Os duendes chegaram a fazer reuniões secretas para
tentar resolver algo, mas não achavam justo fazer as coisas pelas costas do
chefe.
Enfim, chegou o dia D:
Véspera de Natal
O duende da pesquisa saiu mais uma vez correndo da sala, com
todo aquele material de novo.
Os duendes esperavam o pior, já imaginavam que o
Papai Noel nem precisaria sair com o trenó, já que a essa altura não sobraria
ninguém que acreditasse.
A sala de reunião dessa vez ficou cheia e vários
duendes ficaram do lado de fora, ouvindo e repassando o que seria discutido:
– O ICPN!
– O que aconteceu, o que o setor de pesquisa levantou? Perguntava o administrativo.
– Subiu! Está em 100%!
Os duendes ficaram doidos. Pulavam de alegria pelos
corredores, comemoravam, estouravam champanhe, enchiam a cara de doce. Os
porquês e como não importavam, tinham que deixar tudo pronto para a grande
noite.
Mas nem o duende da pesquisa saberia dizer como o índice
voltou para 100%.
Ele saiu do trabalho no dia 23 com o índice ainda baixo e
voltou no dia 24 com ele no máximo.
Como é da característica de qualquer
profissional de pesquisa (e esse duende era bem metódico), ele não queria ficar
sem uma resposta.
Às 23h30min, quando o Papai Noel se preparava para a grande
viagem, os duendes se reuniram em torno dele e o pesquisador tomou a palavra:
– Papai Noel, como o senhor sabia que o índice voltaria para
os 100% na última hora? O senhor não deixou a gente fazer nada para mudar a
situação, como o senhor podia ter tanta certeza?

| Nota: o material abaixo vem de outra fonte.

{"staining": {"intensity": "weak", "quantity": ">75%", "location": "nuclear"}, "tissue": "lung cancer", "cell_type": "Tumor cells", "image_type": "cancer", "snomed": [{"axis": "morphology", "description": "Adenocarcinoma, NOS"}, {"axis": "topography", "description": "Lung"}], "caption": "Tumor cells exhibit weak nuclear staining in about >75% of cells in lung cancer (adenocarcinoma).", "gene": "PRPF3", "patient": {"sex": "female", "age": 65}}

– Meus amigos disse Noel enquanto abotoava o paletó
Deixe-me contar uma coisa para vocês:
Por mais difícil que
seja o ano, por mais confuso que esteja o mundo, por mais que as pessoas pareçam
se odiar na rua, por mais que os pais gastem mais tempo em carreiras do que em
famílias, durante pelo menos um dia do ano eles se permitem acreditar no Natal,
acreditar em algo melhor, acreditar que tudo vai ser resolvido no ano seguinte.
Um dia é pouco? Pode até ser, mas enquanto pudermos manter as pessoas acreditando
no Natal e no Papai Noel, vamos trabalhando para que um dia esse sentimento
bom, essa alegria de estar com as pessoas que gosta, esse respeito pelo próximo
dure o ano todo.
Depois desse dia, os duendes nunca mais fizeram reuniões de
emergência, nunca mais andaram nervosos pelos corredores, nunca mais se
importaram com o ICPN; só se preocuparam em fazer as pessoas felizes no dia de
Natal.
E isso era mais que o
bastante!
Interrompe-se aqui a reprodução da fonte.